Kiki likes to shout it out in her own disquieting way:
“DON”T! GET! TOO! COMFORTABLE!”
It is her message to the world, part of what she feels she was born to shout out, a trumpet blast to break through entrenched assumptions & expectations.
To Kiki’s fans, those of us who have never felt too comfortable in this world, we immediately connect, wishing we had her power to scream out this soul opening call at our next family gathering, shattering the walls of normalcy that most keep around them, the walls that keep queer at arms length.
To me, not being too comfortable is waiting for the “third gotcha.” I know how to stay off balance and scared.
But, I have to ask myself, does not being too comfortable mean not being comfortable at all?

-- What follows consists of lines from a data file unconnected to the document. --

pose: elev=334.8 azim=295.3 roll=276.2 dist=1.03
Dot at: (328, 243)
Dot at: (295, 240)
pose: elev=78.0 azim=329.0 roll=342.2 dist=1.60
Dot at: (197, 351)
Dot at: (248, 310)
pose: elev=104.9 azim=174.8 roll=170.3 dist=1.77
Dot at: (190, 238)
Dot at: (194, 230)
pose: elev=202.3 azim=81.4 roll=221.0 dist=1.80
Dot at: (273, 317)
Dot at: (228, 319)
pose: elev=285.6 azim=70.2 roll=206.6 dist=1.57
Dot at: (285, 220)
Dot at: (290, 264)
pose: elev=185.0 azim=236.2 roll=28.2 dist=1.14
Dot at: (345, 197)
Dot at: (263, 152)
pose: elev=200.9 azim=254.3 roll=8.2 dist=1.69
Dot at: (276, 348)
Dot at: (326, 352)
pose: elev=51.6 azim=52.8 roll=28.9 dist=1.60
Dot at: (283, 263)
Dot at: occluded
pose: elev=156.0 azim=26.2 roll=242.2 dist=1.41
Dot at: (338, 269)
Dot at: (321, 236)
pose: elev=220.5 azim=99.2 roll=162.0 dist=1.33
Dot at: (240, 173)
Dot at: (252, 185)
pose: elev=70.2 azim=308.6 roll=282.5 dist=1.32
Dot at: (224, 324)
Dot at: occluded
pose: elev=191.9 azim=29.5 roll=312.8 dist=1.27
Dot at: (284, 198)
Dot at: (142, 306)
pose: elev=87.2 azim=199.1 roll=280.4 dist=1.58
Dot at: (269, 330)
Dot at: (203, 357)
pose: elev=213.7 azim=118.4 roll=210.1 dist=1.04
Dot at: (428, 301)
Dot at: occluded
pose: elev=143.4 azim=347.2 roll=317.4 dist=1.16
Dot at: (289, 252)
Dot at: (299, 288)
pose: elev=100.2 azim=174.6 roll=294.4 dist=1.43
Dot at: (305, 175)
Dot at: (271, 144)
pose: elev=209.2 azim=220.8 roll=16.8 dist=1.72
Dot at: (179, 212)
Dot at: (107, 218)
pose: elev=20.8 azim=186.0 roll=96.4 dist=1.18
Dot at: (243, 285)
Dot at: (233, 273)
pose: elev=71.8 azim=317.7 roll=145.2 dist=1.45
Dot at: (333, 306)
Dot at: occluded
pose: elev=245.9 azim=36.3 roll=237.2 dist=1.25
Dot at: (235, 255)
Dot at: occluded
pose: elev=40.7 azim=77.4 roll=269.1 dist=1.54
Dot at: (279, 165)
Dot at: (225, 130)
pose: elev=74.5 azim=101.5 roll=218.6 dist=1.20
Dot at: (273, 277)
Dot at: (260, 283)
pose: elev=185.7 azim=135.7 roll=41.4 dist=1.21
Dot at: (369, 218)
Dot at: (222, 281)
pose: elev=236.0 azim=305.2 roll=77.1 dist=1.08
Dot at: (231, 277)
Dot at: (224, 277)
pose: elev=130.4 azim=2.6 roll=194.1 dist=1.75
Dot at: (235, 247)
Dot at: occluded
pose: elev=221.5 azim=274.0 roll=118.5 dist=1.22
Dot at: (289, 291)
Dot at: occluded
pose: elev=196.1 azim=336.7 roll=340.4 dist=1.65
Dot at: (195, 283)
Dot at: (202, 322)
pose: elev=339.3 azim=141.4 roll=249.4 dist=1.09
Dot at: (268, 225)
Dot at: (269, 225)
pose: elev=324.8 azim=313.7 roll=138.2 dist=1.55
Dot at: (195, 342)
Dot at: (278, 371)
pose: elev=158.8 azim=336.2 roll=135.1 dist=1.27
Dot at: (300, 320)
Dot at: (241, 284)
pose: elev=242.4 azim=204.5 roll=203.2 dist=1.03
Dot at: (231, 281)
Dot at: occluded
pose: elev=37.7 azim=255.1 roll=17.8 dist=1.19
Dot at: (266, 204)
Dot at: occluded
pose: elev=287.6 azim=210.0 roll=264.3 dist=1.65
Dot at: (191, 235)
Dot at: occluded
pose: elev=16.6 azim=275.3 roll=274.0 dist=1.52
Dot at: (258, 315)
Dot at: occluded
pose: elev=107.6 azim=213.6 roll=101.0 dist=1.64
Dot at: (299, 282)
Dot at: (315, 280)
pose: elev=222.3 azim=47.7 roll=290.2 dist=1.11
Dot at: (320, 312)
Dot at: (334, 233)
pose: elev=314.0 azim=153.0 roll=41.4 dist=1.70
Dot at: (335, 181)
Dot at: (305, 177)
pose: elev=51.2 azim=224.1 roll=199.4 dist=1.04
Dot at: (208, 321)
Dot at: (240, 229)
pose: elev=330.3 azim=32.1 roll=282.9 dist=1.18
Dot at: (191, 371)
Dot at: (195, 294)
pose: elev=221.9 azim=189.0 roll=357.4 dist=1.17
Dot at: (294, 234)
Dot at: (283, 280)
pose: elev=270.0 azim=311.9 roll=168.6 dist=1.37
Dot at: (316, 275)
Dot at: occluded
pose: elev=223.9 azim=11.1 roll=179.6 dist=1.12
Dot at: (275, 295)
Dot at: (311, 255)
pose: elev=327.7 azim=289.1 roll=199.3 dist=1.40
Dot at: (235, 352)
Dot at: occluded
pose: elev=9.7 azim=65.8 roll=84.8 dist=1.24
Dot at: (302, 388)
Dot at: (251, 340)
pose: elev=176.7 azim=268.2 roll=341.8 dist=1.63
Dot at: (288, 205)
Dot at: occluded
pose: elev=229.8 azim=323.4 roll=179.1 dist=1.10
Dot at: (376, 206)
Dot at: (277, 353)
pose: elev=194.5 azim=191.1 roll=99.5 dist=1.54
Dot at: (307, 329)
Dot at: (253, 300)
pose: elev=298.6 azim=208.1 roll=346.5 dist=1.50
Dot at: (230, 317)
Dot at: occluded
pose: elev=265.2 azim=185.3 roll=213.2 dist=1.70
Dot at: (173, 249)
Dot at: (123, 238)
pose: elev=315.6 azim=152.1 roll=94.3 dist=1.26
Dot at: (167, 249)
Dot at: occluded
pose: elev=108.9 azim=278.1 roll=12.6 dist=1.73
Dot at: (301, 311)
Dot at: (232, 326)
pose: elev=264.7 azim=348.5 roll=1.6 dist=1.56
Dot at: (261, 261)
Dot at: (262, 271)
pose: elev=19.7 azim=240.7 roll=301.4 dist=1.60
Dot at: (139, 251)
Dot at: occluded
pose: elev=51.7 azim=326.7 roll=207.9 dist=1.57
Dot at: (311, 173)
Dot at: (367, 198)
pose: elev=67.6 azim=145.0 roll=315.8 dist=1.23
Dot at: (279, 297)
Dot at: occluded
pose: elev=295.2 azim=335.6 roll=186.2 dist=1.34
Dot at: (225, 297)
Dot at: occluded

I remember zipping across Mirror Lake at sunset in a zippy little in-board, singing “I Am What I Am” from La Cage Aux Folles at full volume. “It’s my world, and it’s not a place I need to hide in, my world, that I want to have a little pride in.”
My life has been a struggle against comfort. To me, comfort was something for the straights, something I couldn’t afford, much like I believed I couldn’t afford drugs. I needed to be smart, alert and irritated just to keep control. No methadone for me; I need the pain to remain aware, vigilant and open.
But yesterday the question did come to mind: what if “not being too comfortable” isn’t the same as “being uncomfortable?” What if some comfort is a good thing in a life, giving standing and power?
Being comfortable scares me. But yesterday, I just sort of went with it.
It was a trans meet and greet at the local center.
I wrote before I left; funny to me, but too strong for the crowd. Ms. Rachelle reminded me that Shakespeare said “Audience is all;” sounds like the theme of my life.
But when I got there I made sure to help make connections, between young and old, black and white, transsxual and crossdresser, all the boundaries that really are not important. Kim, a black hairdresser who has moved beyond her drag show days, said she saw me across the room and knew she wanted to talk to me.
I stopped for a taco with Marcie, a police officer who transitioned on the job, retired and is now with a university public safety team.
The kid at the counter called me sir. I just gave that mommy look, a bit of a squint with a raised eyebrow that says “Really?”, and he immediately corrected himself. Ah, passing as transsexual.
I had the power because I was comfortable. I was with Marcie, my backup, and I felt safe, like a leader, and well, comfortable.
I know there is power in being uncomfortable. Being open, aware and attentive, always looking for that beyond expectation, well, there is power there, the power of doubt and sensitivity.
But there is also power in being comfortable. Being relaxed, assured and grounded, always trusting your own capabilities & your connection to the universe, well, there is power there, the power of confidence and grace.
I know how to not be too comfortable.
But do I trust being comfortable enough to believe that this is my world?